How not to do a break up

Its safe to say break ups are not my strong point. I haven't actually been in that many relationships and two of them were absolute disasters so its fair to say that when the time came to split with my most recent ex that I didn't have my own good example to follow.

The break up had gone relatively well up to a point. I mean obviously in the beginning I was horribly sad and cried a lot and ate more chocolate than should be legal for one woman to consume. But then I moved to Kilkenny and started to find my feet down here. I was exploring the city, attending girlcrew events and just being more active.
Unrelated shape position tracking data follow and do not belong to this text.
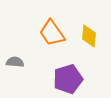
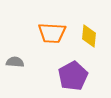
orange trapezoid: rotated 52 degrees counterclockwise
purple pentagon: moved 5 px right, 3 px up; rotated 12 degrees counterclockwise
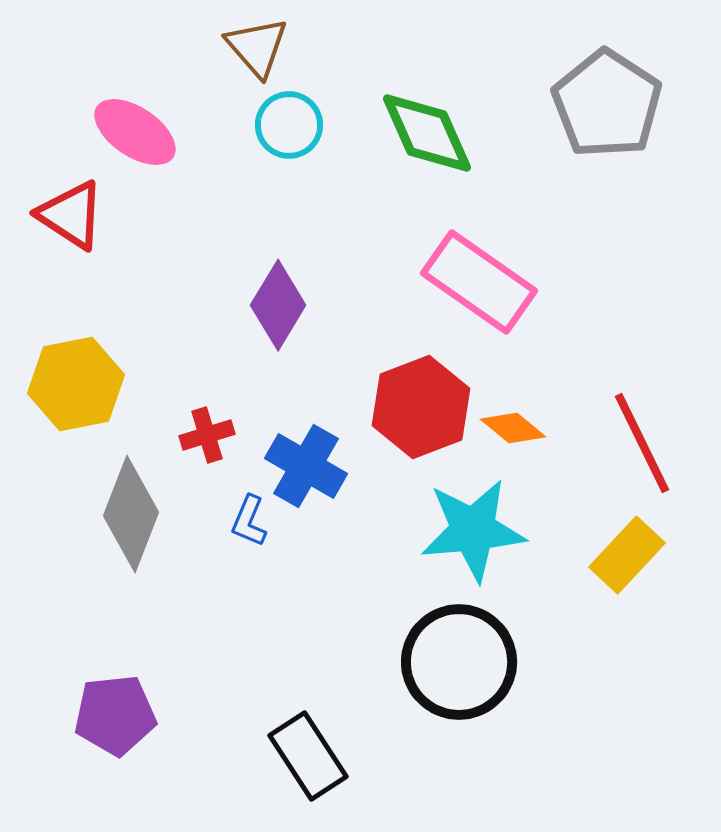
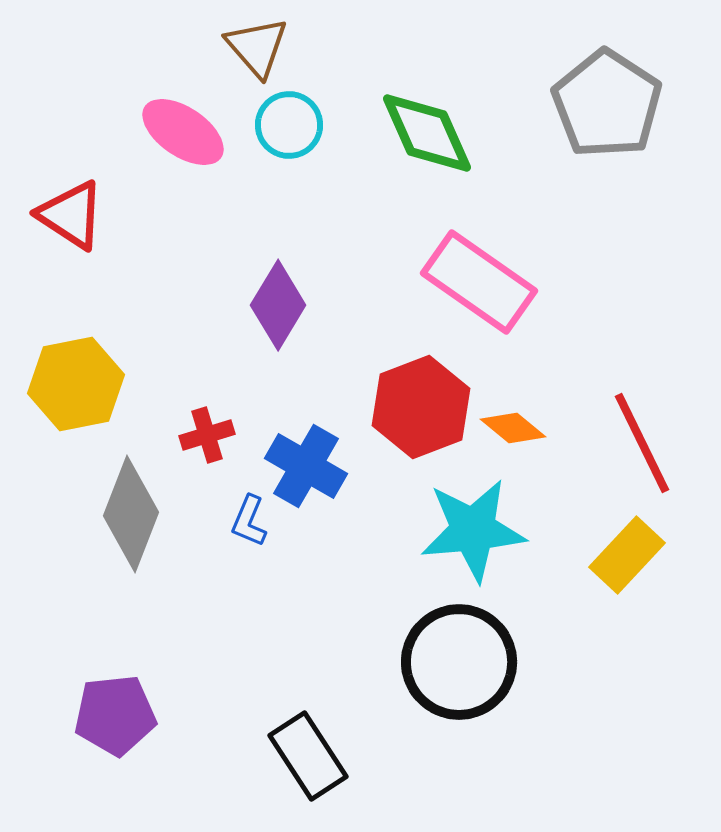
pink ellipse: moved 48 px right
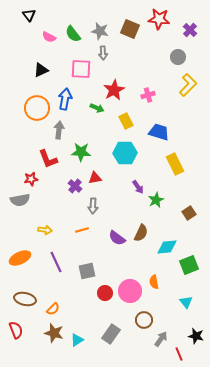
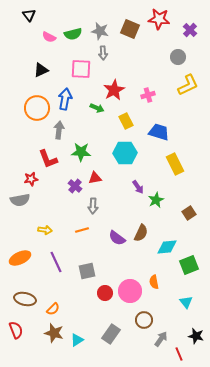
green semicircle at (73, 34): rotated 66 degrees counterclockwise
yellow L-shape at (188, 85): rotated 20 degrees clockwise
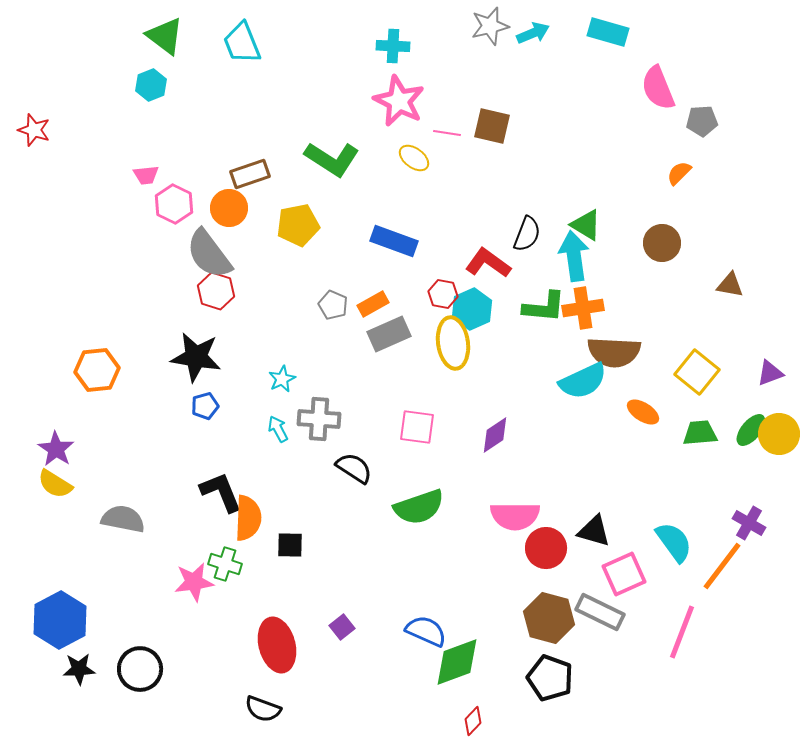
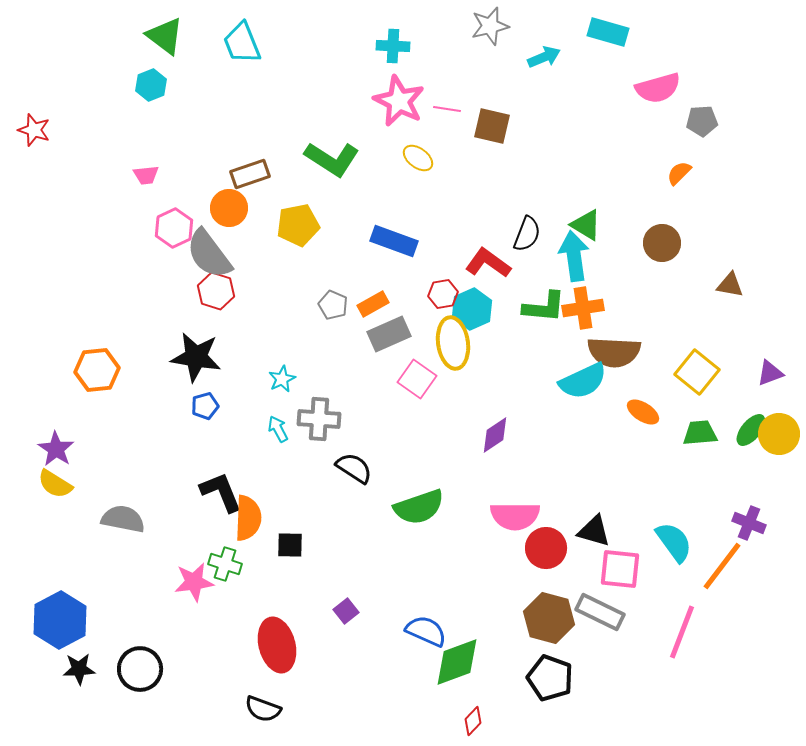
cyan arrow at (533, 33): moved 11 px right, 24 px down
pink semicircle at (658, 88): rotated 84 degrees counterclockwise
pink line at (447, 133): moved 24 px up
yellow ellipse at (414, 158): moved 4 px right
pink hexagon at (174, 204): moved 24 px down; rotated 9 degrees clockwise
red hexagon at (443, 294): rotated 20 degrees counterclockwise
pink square at (417, 427): moved 48 px up; rotated 27 degrees clockwise
purple cross at (749, 523): rotated 8 degrees counterclockwise
pink square at (624, 574): moved 4 px left, 5 px up; rotated 30 degrees clockwise
purple square at (342, 627): moved 4 px right, 16 px up
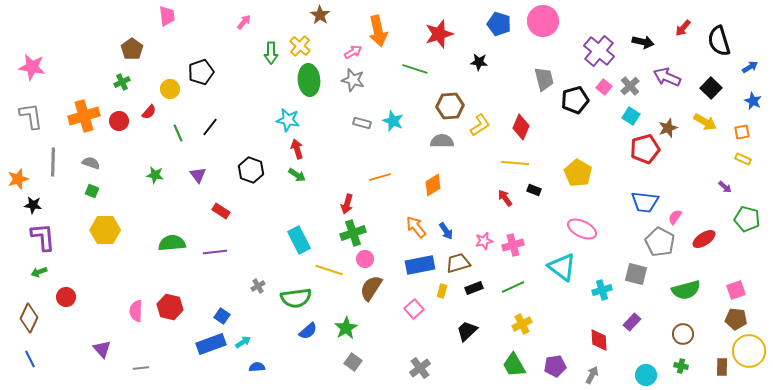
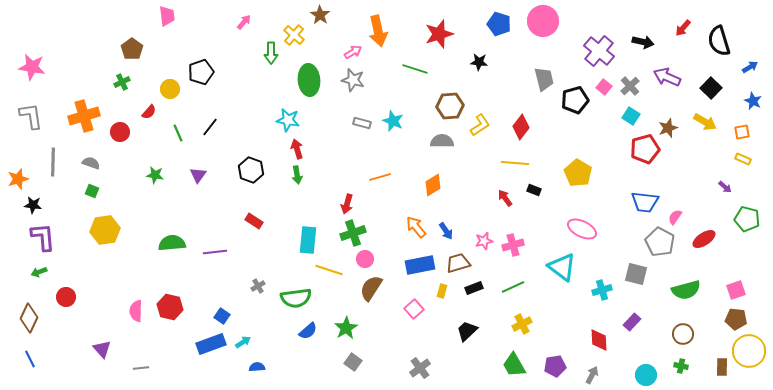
yellow cross at (300, 46): moved 6 px left, 11 px up
red circle at (119, 121): moved 1 px right, 11 px down
red diamond at (521, 127): rotated 15 degrees clockwise
purple triangle at (198, 175): rotated 12 degrees clockwise
green arrow at (297, 175): rotated 48 degrees clockwise
red rectangle at (221, 211): moved 33 px right, 10 px down
yellow hexagon at (105, 230): rotated 8 degrees counterclockwise
cyan rectangle at (299, 240): moved 9 px right; rotated 32 degrees clockwise
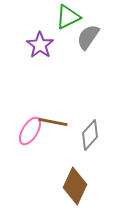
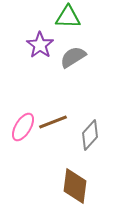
green triangle: rotated 28 degrees clockwise
gray semicircle: moved 15 px left, 20 px down; rotated 24 degrees clockwise
brown line: rotated 32 degrees counterclockwise
pink ellipse: moved 7 px left, 4 px up
brown diamond: rotated 18 degrees counterclockwise
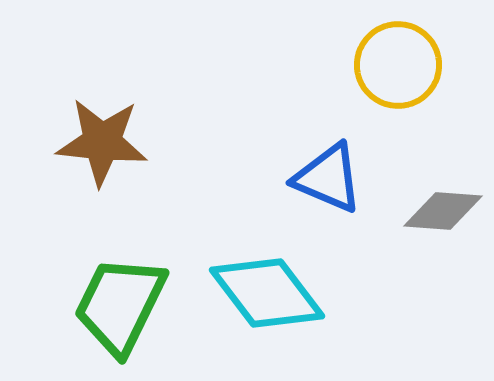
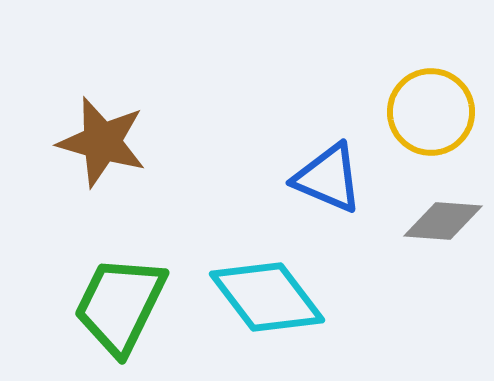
yellow circle: moved 33 px right, 47 px down
brown star: rotated 10 degrees clockwise
gray diamond: moved 10 px down
cyan diamond: moved 4 px down
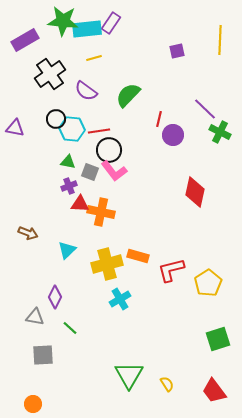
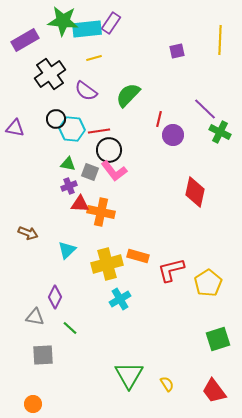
green triangle at (68, 162): moved 2 px down
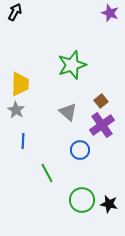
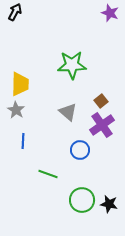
green star: rotated 16 degrees clockwise
green line: moved 1 px right, 1 px down; rotated 42 degrees counterclockwise
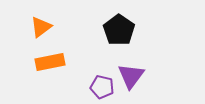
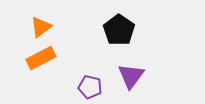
orange rectangle: moved 9 px left, 4 px up; rotated 16 degrees counterclockwise
purple pentagon: moved 12 px left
I mean I was also receiving more dick pics than any woman would want to see online  ( if there in fact is a woman out there who actually requests them) so I suppose while I was enjoying my own space, the big bad world of dating didn't look terribly promising.

Then 3 months post split I ran into my ex in Waterford and we started contacting each other again. Even then I knew this wasn't my best idea so I just didnt tell anyone.
Always a good strategy if you feel you're making a mistake, if nobody knows then they cant point out the obvious.

Anyway the talking somehow moved on to flirty texting and then we agreed to meet up. Im not sure what I hoped to achieve with this because the relationship had ended for valid reasons and none of those things had changed. I did it anyway and carefully neglected to tell any of my friends.

This went on for a few months. Initially it was great because we both made an effort and it was like starting all over again but over time we slipped back into our old personas and I realised while I was working hard to be a better version of myself  (for my own sake) that he was content to remain the same.

Clearly this excursion had an expiry date because all the old frustrations were starting to bubble to the surface and it felt like there was no point sitting it down and picking it apart when deep down I knew I was half heartedly attempting to resuscitate something that was already dead. In the end I walked away feeling maybe it was time I started remembering who I am outside a relationship, a person within my own right.

The most frustrating part was the fact I couldn't turn to my friends to vent and break it all down because I had neglected to tell them about the dalliance in the first place.